Al menatapku lamat-lamat, karena penerangan mobil yang remang-remang.
"Lin, hidungmu..." pekik Al kaget.
Sontak aku baru menyadari bajuku penuh bercak darah. Aku mimisan. Hal yang jarang terjadi padaku. Cepat-cepat aku menyentuh hidungku, darahnya mengucur deras. Segera ku bendung dengan tisu.
"Al bisa berhenti..."
"Aku cari pom bensin dulu..."
Beberapa saat kemudian, mobil sampai di pom bensin dan segera aku berlari ke toilet, membersihkan darah yang tersisa di wastafel. Al sudah di sampingku, memberikan tisu berlembar-lembar padaku. Ku lihat matanya berkilat cemas.
"Kita harus ke rumah sakit, Lin," katanya dengan nada bergetar.
Aku menahan tangannya dan menggeleng. "Aku nggak apa-apa, Al. Kamu berlebihan. Kita pulang saja..." pintaku lirih. Namun, tiba-tiba pandanganku kabur dan hampir jatuh, kalau saja Al tidak menahan tubuhku agar tidak limbung.
"Jangan konyol. Kamu sakit, Lin!" desis Al cemas.
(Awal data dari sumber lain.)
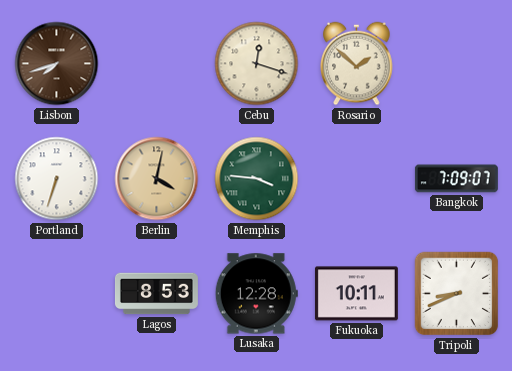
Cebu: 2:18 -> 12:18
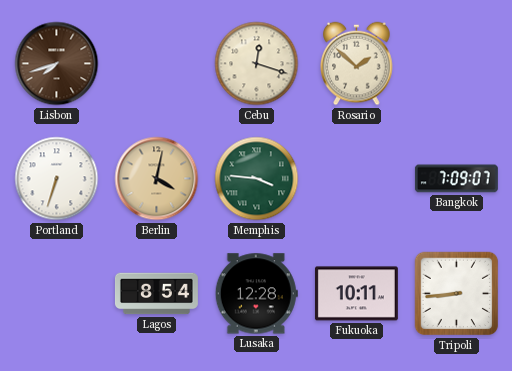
Lagos: 8:53 -> 8:54
Tripoli: 8:41 -> 8:44
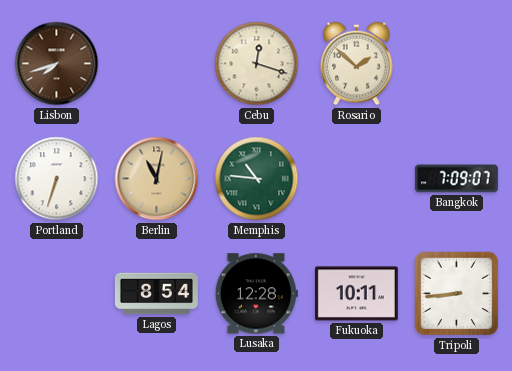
Berlin: 4:02 -> 11:02
Memphis: 3:46 -> 10:46
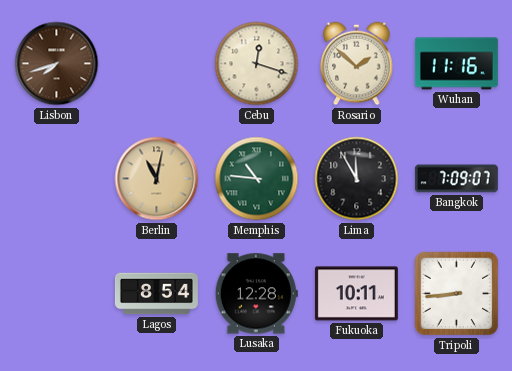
Wuhan: none -> 11:16
Portland: 6:33 -> none
Lima: none -> 11:55
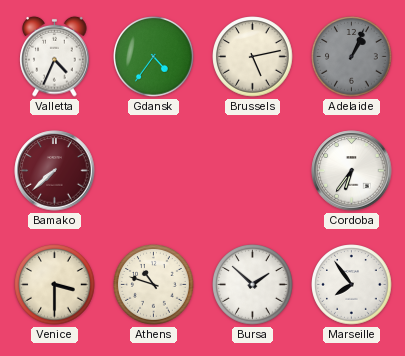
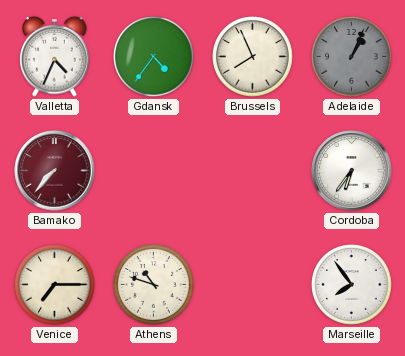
Brussels: 5:13 -> 7:56
Bamako: 7:38 -> 7:37
Venice: 3:30 -> 7:15
Bursa: 1:52 -> none
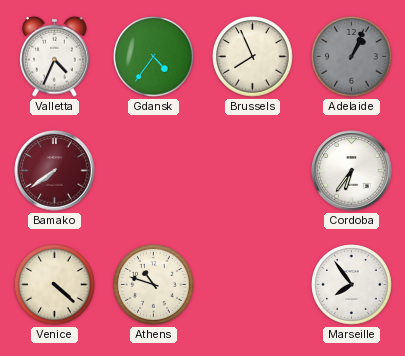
Bamako: 7:37 -> 7:39
Venice: 7:15 -> 4:22
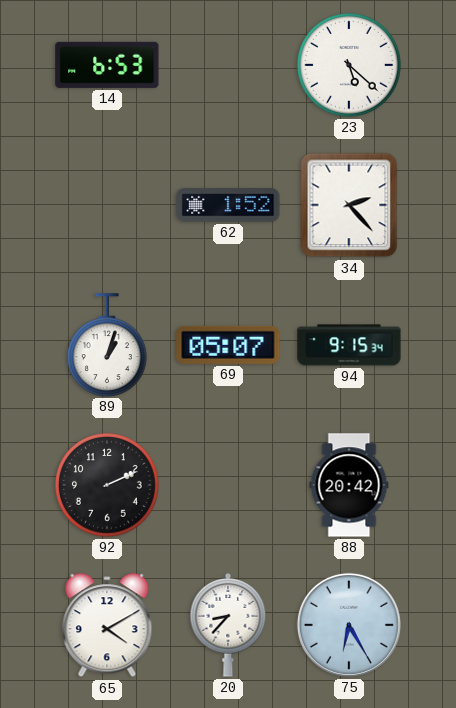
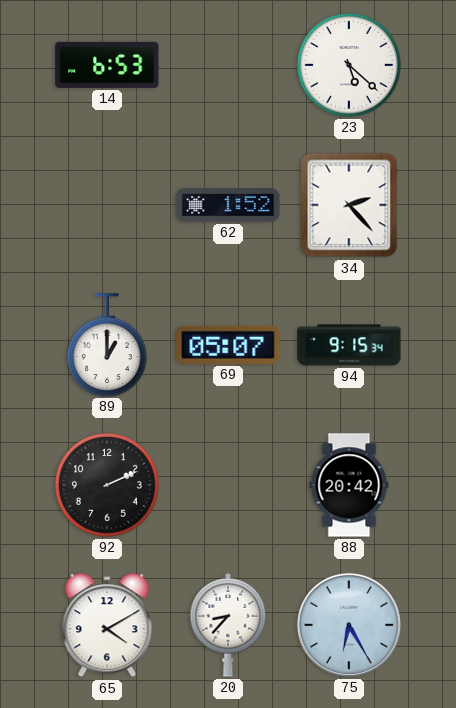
89: 1:03 -> 1:00
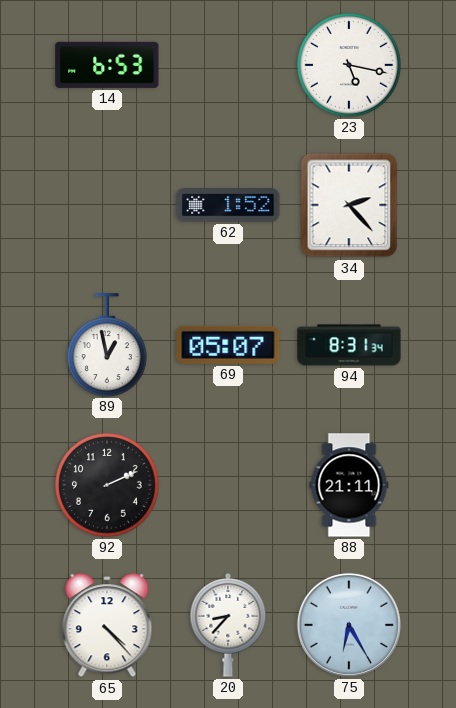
23: 5:22 -> 5:17
89: 1:00 -> 12:58
94: 9:15 -> 8:31
88: 20:42 -> 21:11
65: 4:10 -> 4:23
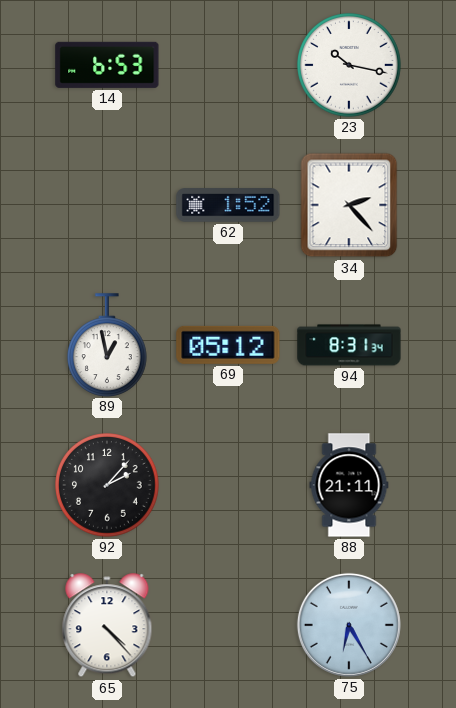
23: 5:17 -> 10:17
69: 05:07 -> 05:12
92: 2:11 -> 2:07
20: 8:37 -> none
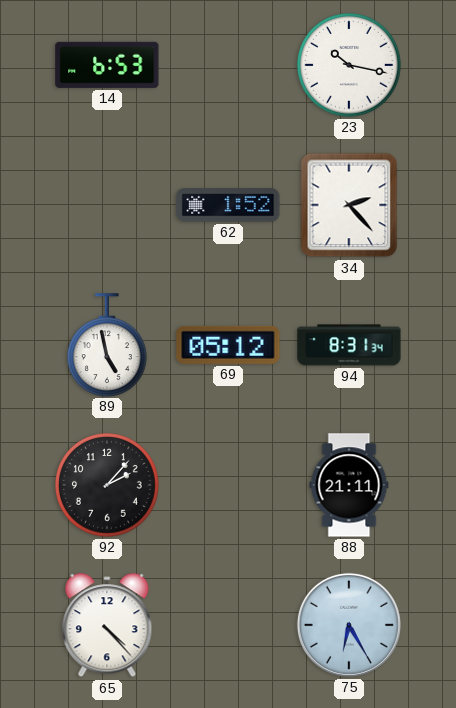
89: 12:58 -> 4:58
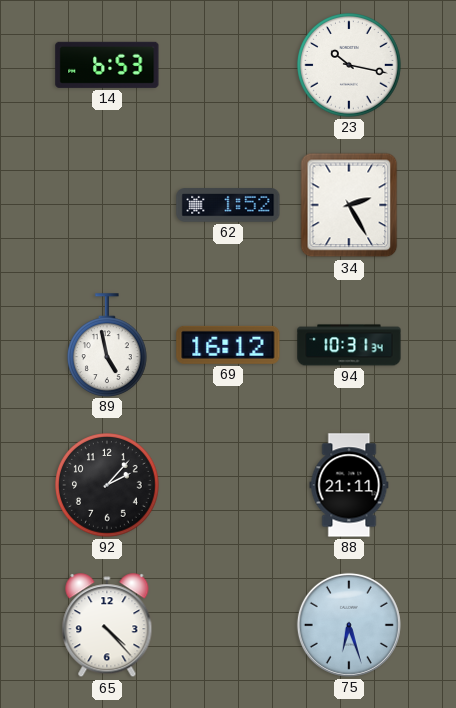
34: 2:23 -> 2:25
69: 05:12 -> 16:12
94: 8:31 -> 10:31
75: 6:25 -> 6:27
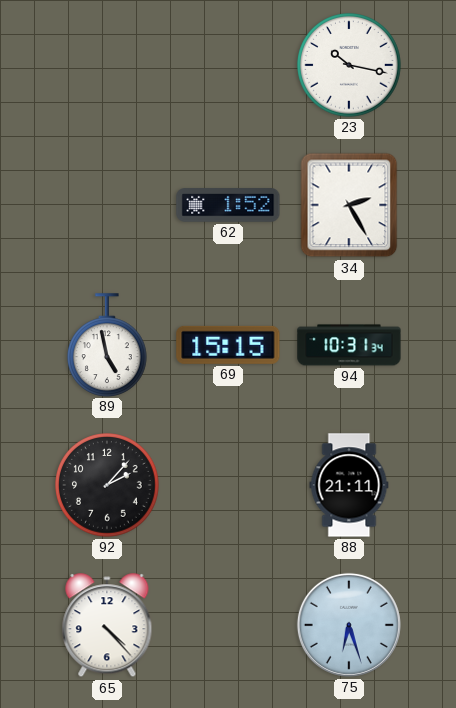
14: 6:53 -> none
69: 16:12 -> 15:15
"Aku ingin pulang, Al..." kataku sekali lagi. Memastikan aku baik-baik saja dan agar Al tidak cemas. "Kepalaku hanya pusing, Al, bukan sakit jantung," tambahku lagi.
Meski begitu Al tidak membiarkanku berjalan sendirian. Hampir saja dia menggendongku dan aku bilang aku ingin dibantu berjalan saja. Selama perjalanan, hidungku akhirnya hanya disumpal tisu. Pendarahannya agak berkurang. Tapi, tetap saja aku risih, ketika Al menatapku terus-terusan. Akhirnya aku mengalihkan pandanganku pada jalan di depan.
"Matanya ke depan, Al, atau kita tidak akan selamat," protesku akhirnya.
Al berdehem. "Hanya memastikan kau baik-baik saja."
Mataku mengerling padanya dan mendengus. Aku setengah mati menahan senyum.
"Belum tanda tangan kontrak saja, kelakuanmu sudah begini, apalagi kalau sudah tanda tangan ya..." bisikku pelan.
"Kau mau aku bersikap bagaimana?" tanya Al sinis.
"Ya, normal saja lah. Lagian aku hanya mimisan. Sedangkan kau tadi sudah menjudge aku punya penyakit parah," kataku tak tahan mengingat kejadian tadi. "Ternyata kamu bisa manis juga ya, Al." ucapku dengan candaan.
Al tak menjawab, sedangkan aku tertawa geli.
"Mana bisa aku bersikap normal, kalau aku melihat darah sebanyak itu," katanya seperti mencicit, lalu... "Aku khawatir setengah mati, Lin."
Aku menatapnya, tapi, dia masih menatap jalan. Ku lihat matanya yang berkilat cemas tadi, seolah tidak tahu harus berbuat apa. Seolah dia takut kehilanganku. Aku tak menanggapi. Kekhawatirannya bukan candaan.
KAMU SEDANG MEMBACA
My Senior Doctor
ChickLitUlinda, dokter spesialis bedah syaraf akhirnya bertemu dengan dokter Ari, seorang dokter spesialis anak di bangsal anak-anak rumah sakit saat mereka internship. Mereka bertemu dengan masa lalu mereka di rumah panti tua sejak mereka masih kecil. Ulin...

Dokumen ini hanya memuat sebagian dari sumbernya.